WHO Calls for Removal of Any Law Limiting Abortion

By | January 5, 2023

WASHINGTON, D.C., January 6 (C-Fam) The World Health Organization (WHO) has recommended the removal of any legal or policy standard that might impede access to abortion, at any stage of pregnancy, and for any reason.

Building on its technical guideline on “safe abortion” published earlier last year, the WHO released a policy brief on establishing a “supportive law and policy environment” for abortion.

The first recommendation is the full decriminalization of abortion.  In many countries, abortion is regarded a criminal offense, with exceptions in specific circumstances, such as rape, threats to the health or life of the mother, or fetal complications.  The WHO calls on countries to completely remove abortion from criminal law, including by ensuring that laws against fetal manslaughter or endangerment are not used in cases of abortion.
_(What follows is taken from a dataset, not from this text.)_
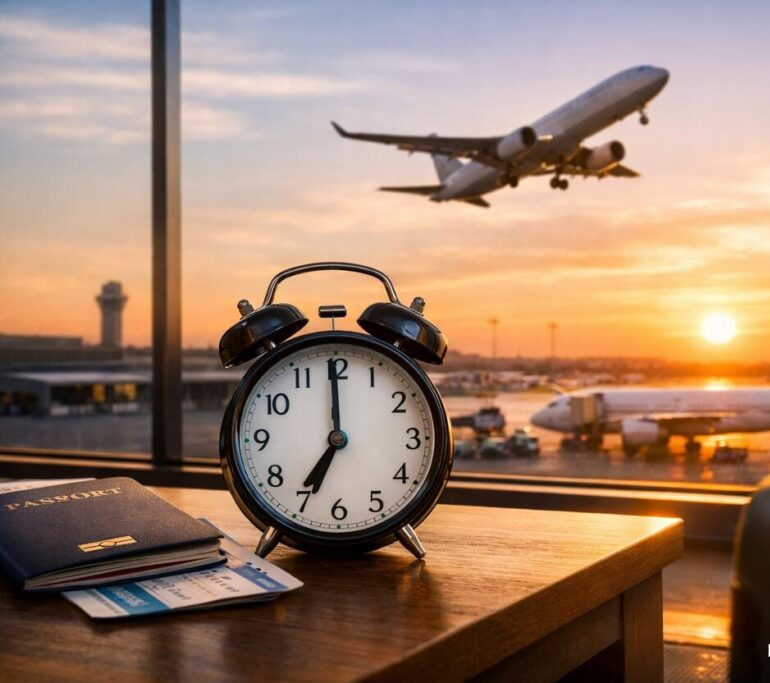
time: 7:00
The WHO also discourages “grounds-based approaches” in which abortion is legal under specific circumstances, and instead recommends that abortion “be available on the request of the woman, girl or other pregnant person.”  Gestational age limits are also discouraged, as is conscientious objection by health care providers, as they “pose barriers to access to abortion and have negative effects on the exercise of human rights.”
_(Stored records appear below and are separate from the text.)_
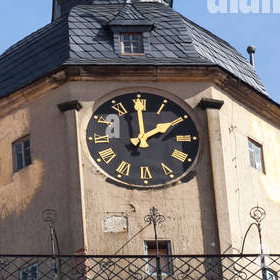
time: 1:59
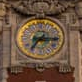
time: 7:15
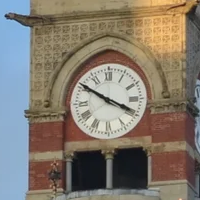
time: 3:50
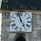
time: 4:57
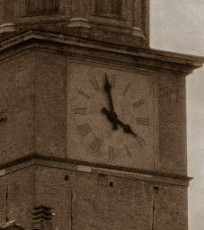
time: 3:58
The WHO also recommends against mandatory waiting periods and third-party authorization, or the requirement of approval by a panel of doctors or a judge, parent, or spouse prior to an abortion.
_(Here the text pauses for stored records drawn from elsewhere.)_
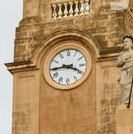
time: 3:44
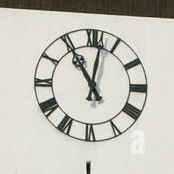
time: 11:01
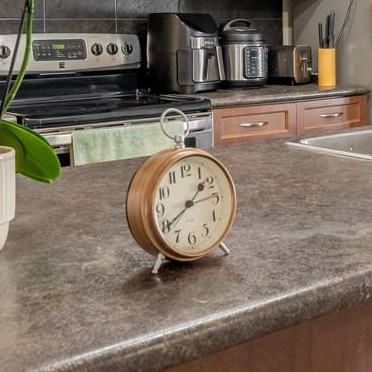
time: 1:39
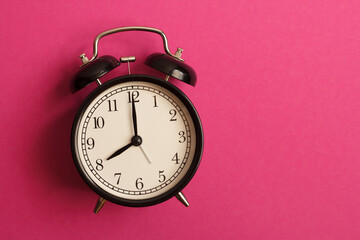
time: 8:00
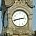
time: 2:42
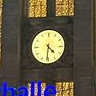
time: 4:31
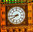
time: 7:44
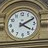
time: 4:10
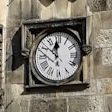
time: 11:59
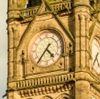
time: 4:35
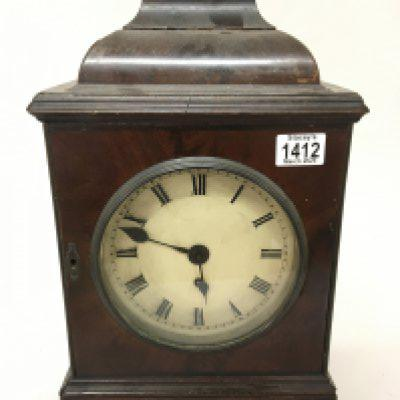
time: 5:48
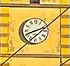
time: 8:11
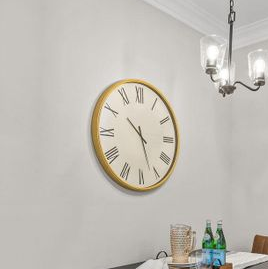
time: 10:26
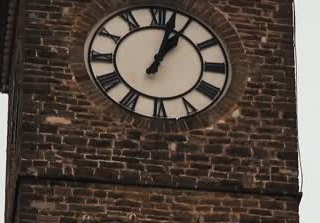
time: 1:02
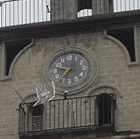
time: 9:36
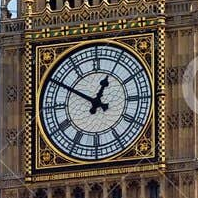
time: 12:50
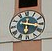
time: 6:17
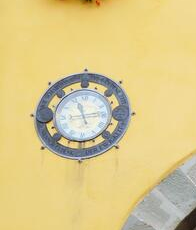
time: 11:13
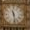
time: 11:28
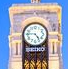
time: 4:45
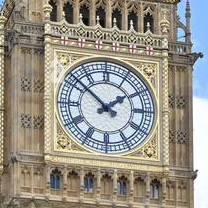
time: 1:51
Countries are urged to not restrict “who can provide and manage abortion” in a way “that is inconsistent with WHO guidance.”  The UN health agency’s guidance on who can provide abortion has continuously expanded, encompassing doctors, nurses, midwives, pharmacists prescribing abortion pills, and even pregnant women themselves under the name of “self-care.”

Not only are a wide range of health care providers considered by the WHO to be capable of providing abortions, but they may find themselves forbidden to say no; the guidance recommends that “comprehensive abortion care be protected against barriers created by conscientious objection.”

Further affirming its commitment to ensuring that abortionists are not in short supply, the WHO published a two-part toolkit on family planning and “comprehensive abortion care” training in health worker education.  In addition to ensuring that they learn medical skills, the toolkit focuses on ensuring they have the “right” attitudes.  One aspect of this is “values clarification and attitudes transformation,” a term promoted by the abortion organization Ipas, which produces toolkits to break down health workers’ objections to providing abortions.

The WHO also seeks to embed abortion firmly within broader health systems.  The guidance notes that a potential barrier to accessing abortion is “failure to ensure sufficient funding for provision of abortion care through public health systems” as well as “facility-level policy that is more restrictive than the law.”  This could apply to both secular and religious hospitals and clinics, particularly those operated by religious institutions that oppose abortion, such as Catholic providers that operate around the world and provide necessary care to many of the poorest people in the world.

In its earlier abortion guideline, published in March of last year, the WHO recommended “prohibiting institutional claims of conscience” entirely.

In all of this, the WHO continues to ignore the global consensus from 1994, where nations agreed that abortion is not a human right, and that the legal status of abortion is solely for national governments to determine.